American Homes 4 Rent logo

American Homes 4 Rent

Company FFO Grow TCFO Grow Liq. Ratio Modeled Return
AMH 14.27


2.28 26.84

AMH is the only SFR REIT operating in Austin, the nation’s most crowded single family housing market. The company also has 479 units in Boise, which has the highest rent growth in the country, and is well-positioned in other growing markets like Memphis, Tennessee and Greensboro, North Carolina.

11. Sun Communities (SUI)

Headquartered in Southfield, Michigan, SUI owns and operates a portfolio of 584 properties across 38 U.S. states and in Ontario, Canada. Their manufactured housing communities, which constitute just over half their asset mix, enjoyed 98.9% occupancy as of Q3 2021. SUI has a presence in every Sunbelt state except New Mexico. CEO Gary Shiffman has a strong reputation for increasing NOI on acquired assets after purchase.

Sun Communities logo

Sun Communities Inc.

Company FFO Grow TCFO Grow Liq. Ratio Modeled Return
SUI 23.70 35.69 2.25 19.38

Since 2015, SUI has acquired 9 marina portfolios, at a cost of about $1.47 billion. Marinas constitute almost 20% of SUI’s asset mix. This expansion has been opportune, as boat sales have boomed since the onset of the pandemic, driving demand for dock space. This has created waiting lists, and rent can only go up.
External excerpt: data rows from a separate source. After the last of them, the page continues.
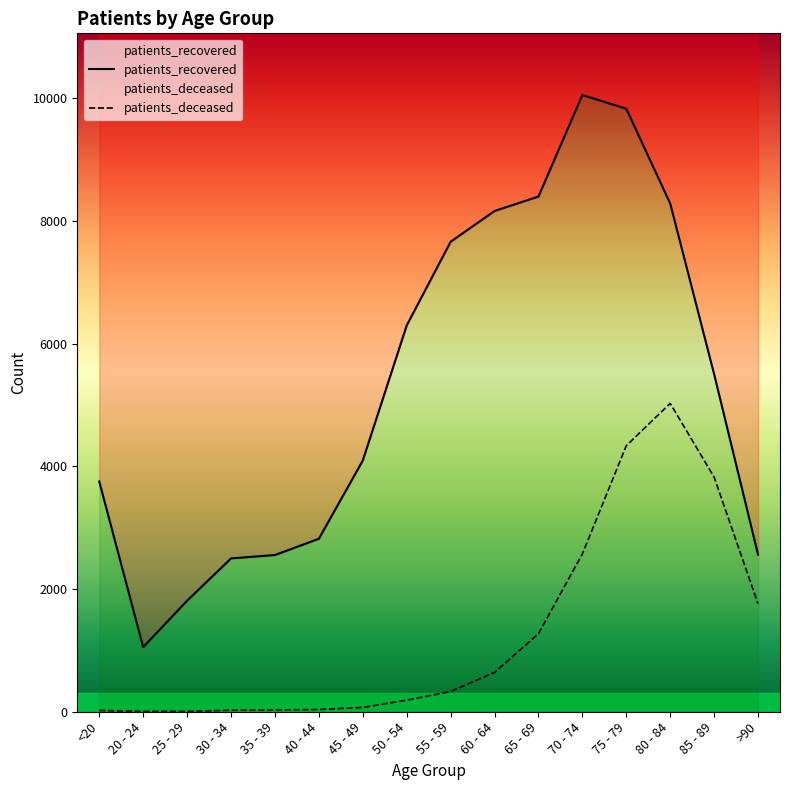

How many data points in patients_deceased are above 330?

8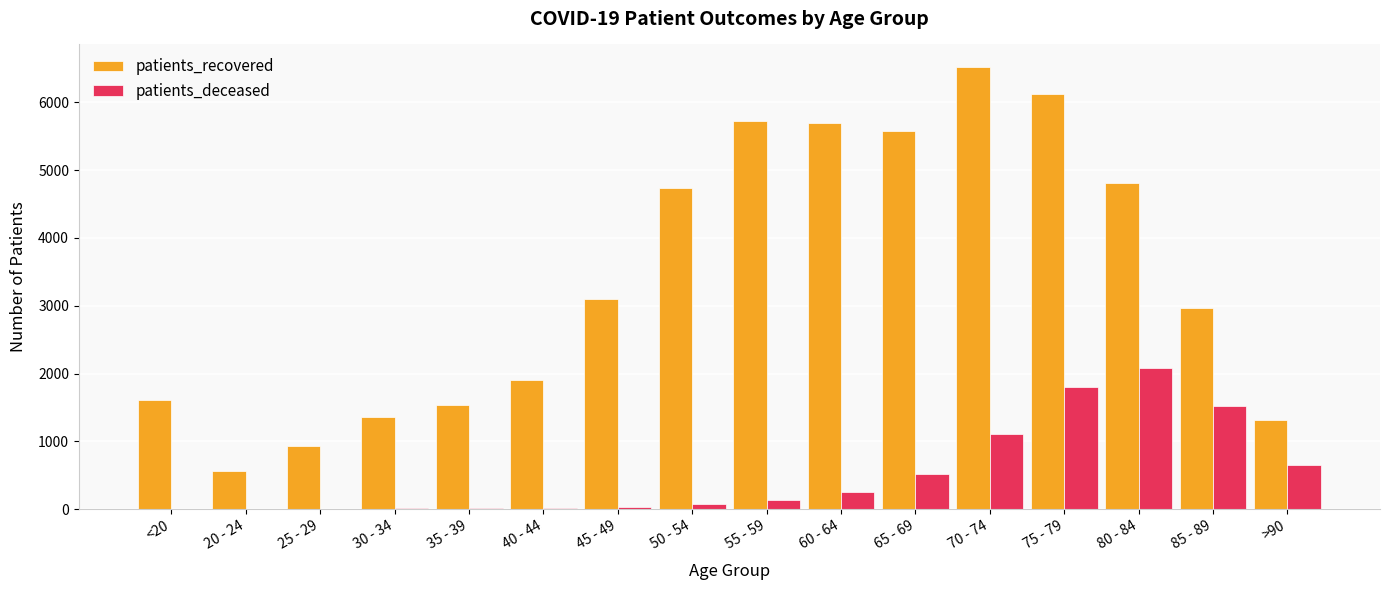

What is the sum of all patients_recovered values?

54452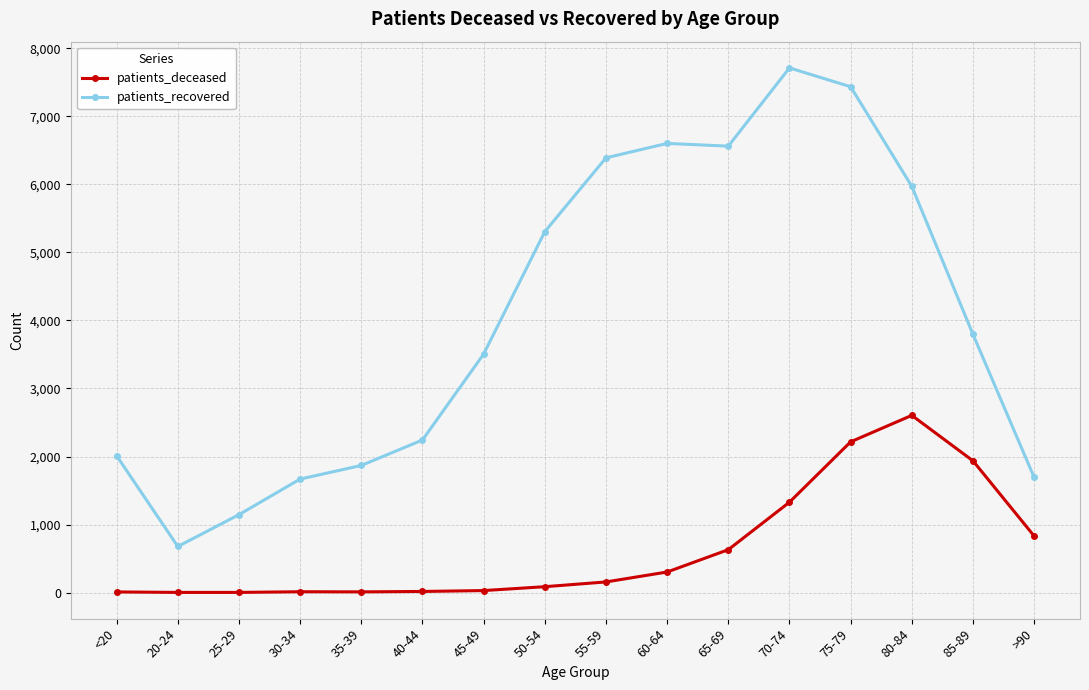

What is the minimum value for patients_recovered?

678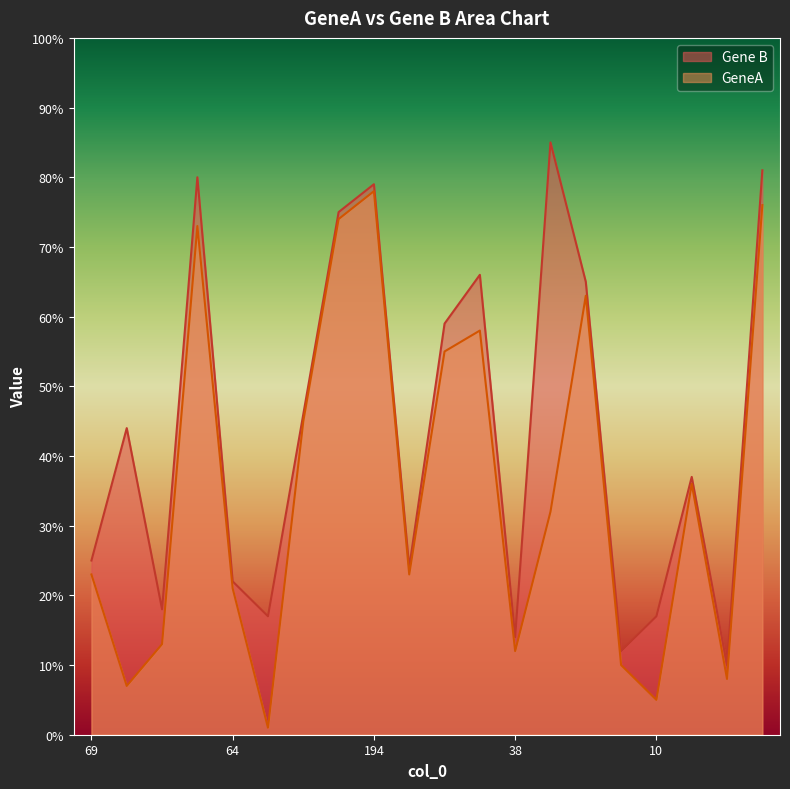

What is the value of the Gene B point at the 3rd from the left?

18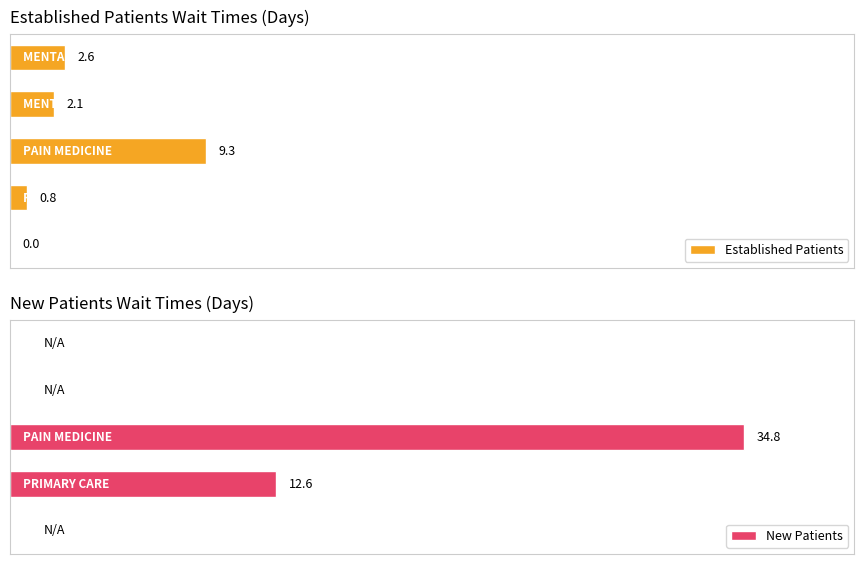

Reading left to right, list all the values displayed in this chart.

Established Patients: 0=2.6	1=2.1	2=9.3	3=0.8	4=0.0
New Patients: 0=0.0	1=0.0	2=34.8	3=12.6	4=0.0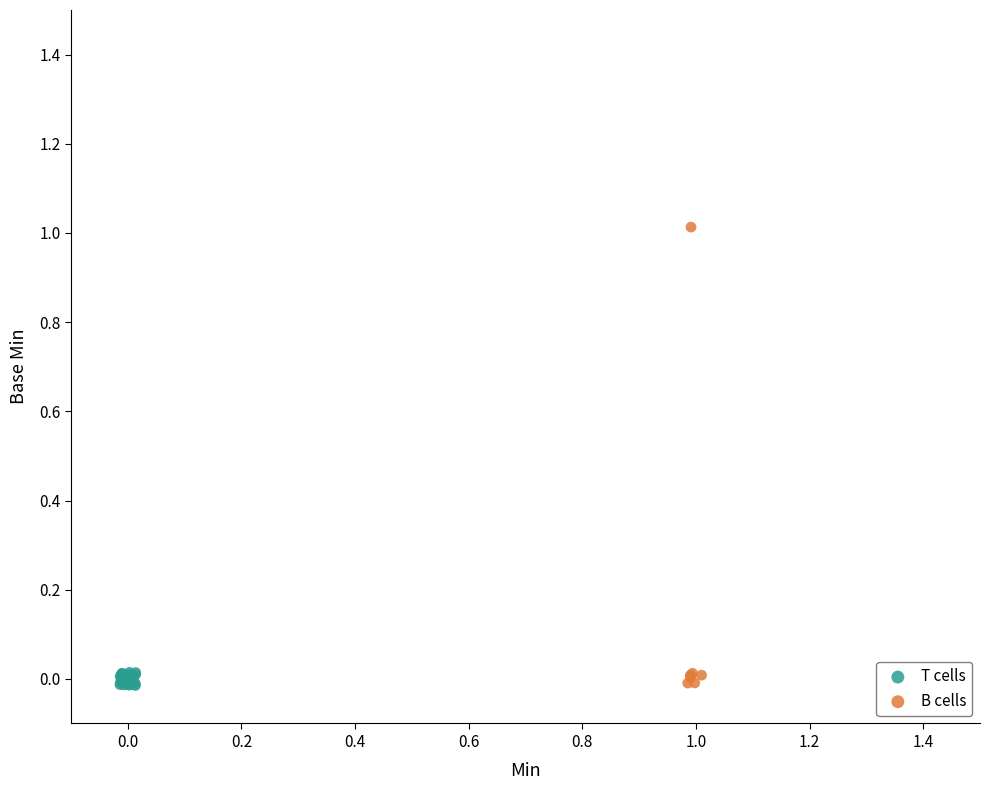

Which series has the largest Y range (max minus min)?

B cells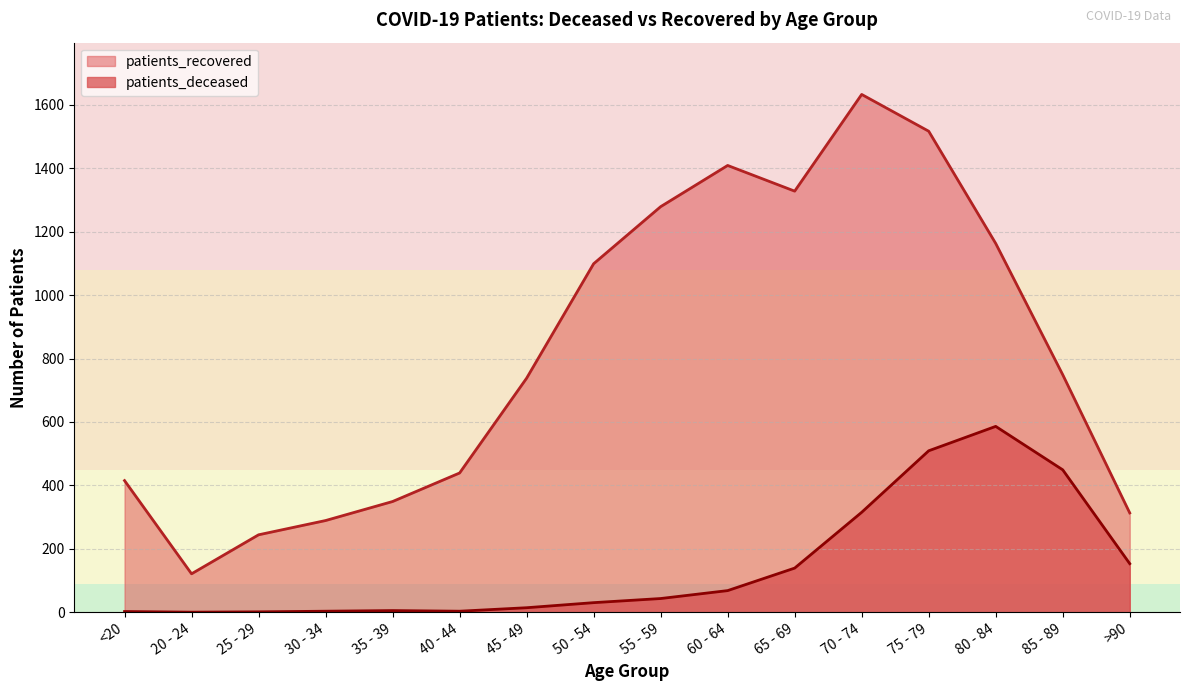

Reading right to left, list all the values displayed in this chart.

patients_deceased: >90=153	85 - 89=449	80 - 84=586	75 - 79=509	70 - 74=315	65 - 69=139	60 - 64=68	55 - 59=43	50 - 54=30	45 - 49=14	40 - 44=3	35 - 39=5	30 - 34=3	25 - 29=1	20 - 24=0	<20=2
patients_recovered: >90=313	85 - 89=749	80 - 84=1163	75 - 79=1517	70 - 74=1633	65 - 69=1328	60 - 64=1409	55 - 59=1279	50 - 54=1099	45 - 49=738	40 - 44=439	35 - 39=349	30 - 34=289	25 - 29=244	20 - 24=121	<20=415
Similarly, SUI’s expansion into RV’s has been well-timed, accounting for 30% of their assets. RVing is fast becoming the vacation mode of choice for Americans, and many are choosing to live in RV’s full-time, due to the housing shortage.

12. VICI Properties (VICI)

VICI owns 43 properties in 15 U.S. states, including hotels and casinos with 58,000 hotel rooms, 63,000 gaming units, and 3.8 million square feet of casino space. One of only three REITs in this sector a year ago, in August VICI acquired rival MGM Growth Properties (MGP) and its 7 premier Las Vegas resorts.

VICI Properties logo

VICI Properties

Company FFO Grow TCFO Grow Liq. Ratio Modeled Return
VICI 23.06 58.52 3.19 16.49

A bona fide FROG, VICI is another of those rare companies that offers both rapid growth and above-average Yield, at 5.1%.

So there you have it. There are some outstanding REITs – such as Essential Properties Realty Trust (EPRT), Medical Properties Trust (MPW), Alexandria Real Estate Equities (ARE), Crown Castle International (CCI), Tanger Factory Outlet Centers (SKT), and Digital Realty (DLR) – that did not make the list, because they are not in sectors expected to outperform. But the future is uncertain and anything can happen. Otherwise, investing would be easy and boring.